ACTIVITY →
Produce again, without any change, the lines running from the one with "Stefanie Gaitzsch, Humboldtstraße 30, 85609" through the final line of the data below, and only those.

Top of DATA RECORDS

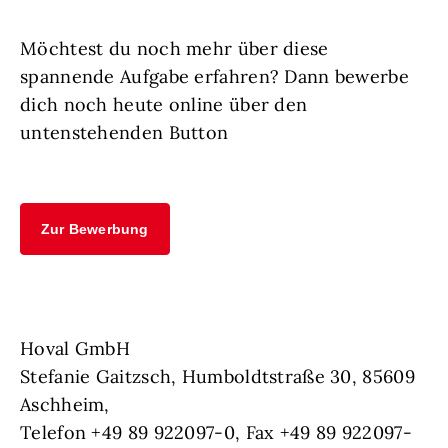
Möchtest du noch mehr über diese
spannende Aufgabe erfahren? Dann bewerbe
dich noch heute online über den
untenstehenden Button
Zur Bewerbung
Hoval GmbH
Stefanie Gaitzsch, Humboldtstraße 30, 85609
Aschheim,
Telefon +49 89 922097-0, Fax +49 89 922097-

Bottom of DATA RECORDS

SOLUTION TO THIS TASK →
Stefanie Gaitzsch, Humboldtstraße 30, 85609
Aschheim,
Telefon +49 89 922097-0, Fax +49 89 922097-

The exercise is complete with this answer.